Common for all these insights is that they rely on complicated two-way interactions between disease dynamics and economic dynamics. In addition, they rely on how people’s incentives change behaviour and on how policy interventions change trade-offs and therefore can be expected to lead to different outcomes, epidemiological as well as economic. Economists working in the field of economic epidemiology (or the economics of infectious diseases) specialise in exactly this type of interactions. As is commonplace in economic modelling, economic epidemiologists explicitly consider individual behaviour and decision making in formal models of disease propagation akin to the mechanistic models studied by researchers at SPI-M. But rather than looking at non-modelled behaviour and relying on behavioural insights in parallel to the modelling as is done by researchers at SPI-B, economists make the behaviour an integral part of the formal modelling.

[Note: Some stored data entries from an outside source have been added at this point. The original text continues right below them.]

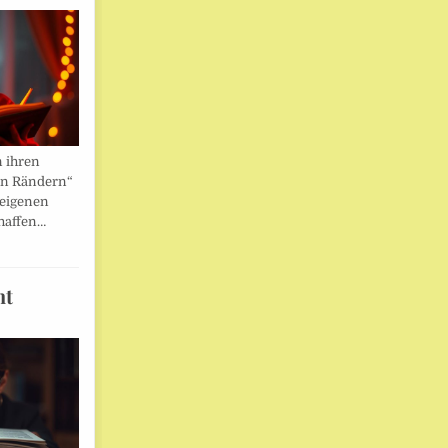
n ihren
en Rändern“
 eigenen
haffen…
ht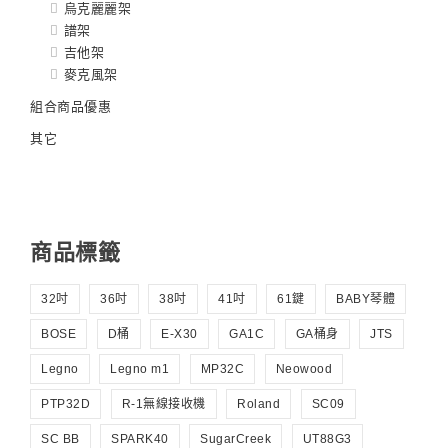
烏克麗麗架
譜架
吉他架
麥克風架
組合商品優惠
其它
商品標籤
32吋
36吋
38吋
41吋
61鍵
BABY琴體
BOSE
D桶
E-X30
GA1C
GA桶身
JTS
Legno
Legno m1
MP32C
Neowood
PTP32D
R-1無線接收機
Roland
SC09
SC BB
SPARK40
SugarCreek
UT88G3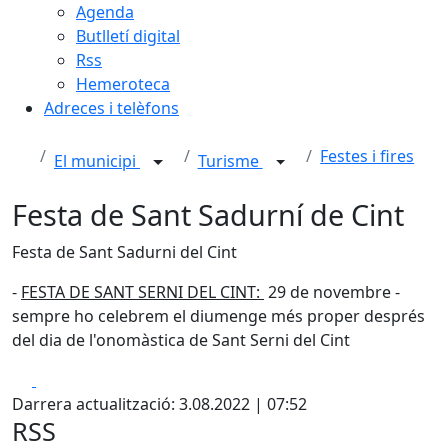
Agenda
Butlletí digital
Rss
Hemeroteca
Adreces i telèfons
Festes i fires
El municipi
Turisme
Festa de Sant Sadurní de Cint
Festa de Sant Sadurni del Cint
-
FESTA DE SANT SERNI DEL CINT:
29 de novembre -
sempre ho celebrem el diumenge més proper després
del dia de l'onomàstica de Sant Serni del Cint
Facebook
X
Darrera actualització: 3.08.2022 | 07:52
RSS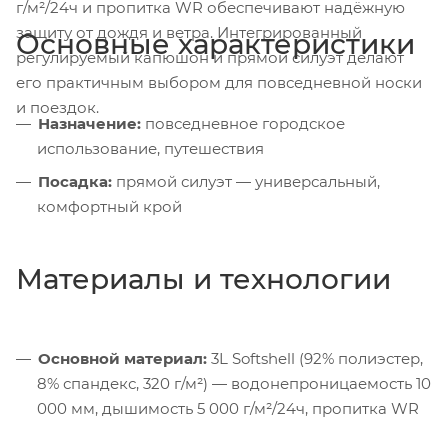
г/м²/24ч и пропитка WR обеспечивают надёжную
защиту от дождя и ветра. Интегрированный
Основные характеристики
регулируемый капюшон и прямой силуэт делают
его практичным выбором для повседневной носки
и поездок.
Назначение:
повседневное городское
использование, путешествия
Посадка:
прямой силуэт — универсальный,
комфортный крой
Материалы и технологии
Основной материал:
3L Softshell (92% полиэстер,
8% спандекс, 320 г/м²) — водонепроницаемость 10
000 мм, дышимость 5 000 г/м²/24ч, пропитка WR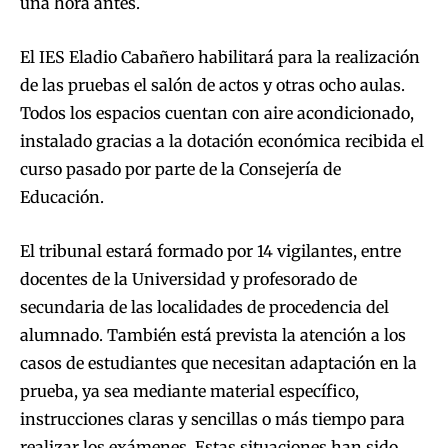
una hora antes.
El IES Eladio Cabañero habilitará para la realización
de las pruebas el salón de actos y otras ocho aulas.
Todos los espacios cuentan con aire acondicionado,
instalado gracias a la dotación económica recibida el
curso pasado por parte de la Consejería de
Educación.
El tribunal estará formado por 14 vigilantes, entre
docentes de la Universidad y profesorado de
secundaria de las localidades de procedencia del
alumnado. También está prevista la atención a los
casos de estudiantes que necesitan adaptación en la
prueba, ya sea mediante material específico,
instrucciones claras y sencillas o más tiempo para
realizar los exámenes. Estas situaciones han sido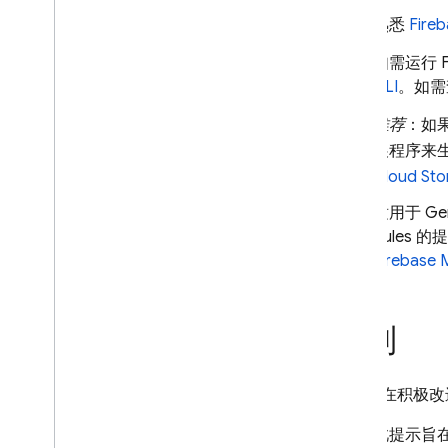
熟悉
Fireb
如需运行
CLI
。如需
推荐
：如
展程序来
Cloud Sto
适用于
Ge
Rules
的提
Firebas
限制
我们正在积极改
此提示旨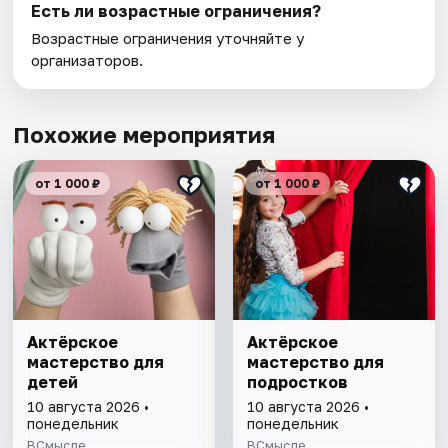
Есть ли возрастные ограничения?
Возрастные ограничения уточняйте у
организаторов.
Похожие мероприятия
от 1 000 ₽
от 1 000 ₽
Актёрское
Актёрское
мастерство для
мастерство для
детей
подростков
10 августа 2026 •
10 августа 2026 •
понедельник
понедельник
ВСмысле
ВСмысле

They do so by using a combination of techniques, including decision theory, game theory and different techniques from dynamic optimisation (such as dynamic programming and optimal control theory). Furthermore, economists use techniques borrowed from other domains of economics to inform public health policies themselves, such as the optimal design and use of test-trace-isolate, lockdowns, mass testing etc. Notably, by doing so economists directly inform public health policies and not merely the economic consequences of such policies. And by doing so, they also are ideally placed to think about how different economic policies help or hinder the implementation of said public health measures.

In addition to using economic ideas to inform public health policies, economists have also been very actively involved in the empirical study of the epidemic, including in the assessment of the effects of different policies to control the spread of the disease and in determining the role of voluntary behaviour changes and mandated restrictions to activity in causing economic damage. Because economists have developed empirical techniques tailor made to understand data that concern itself with behaviour and policy interventions, they have found fruitful application in understanding policy and behaviour during the epidemic.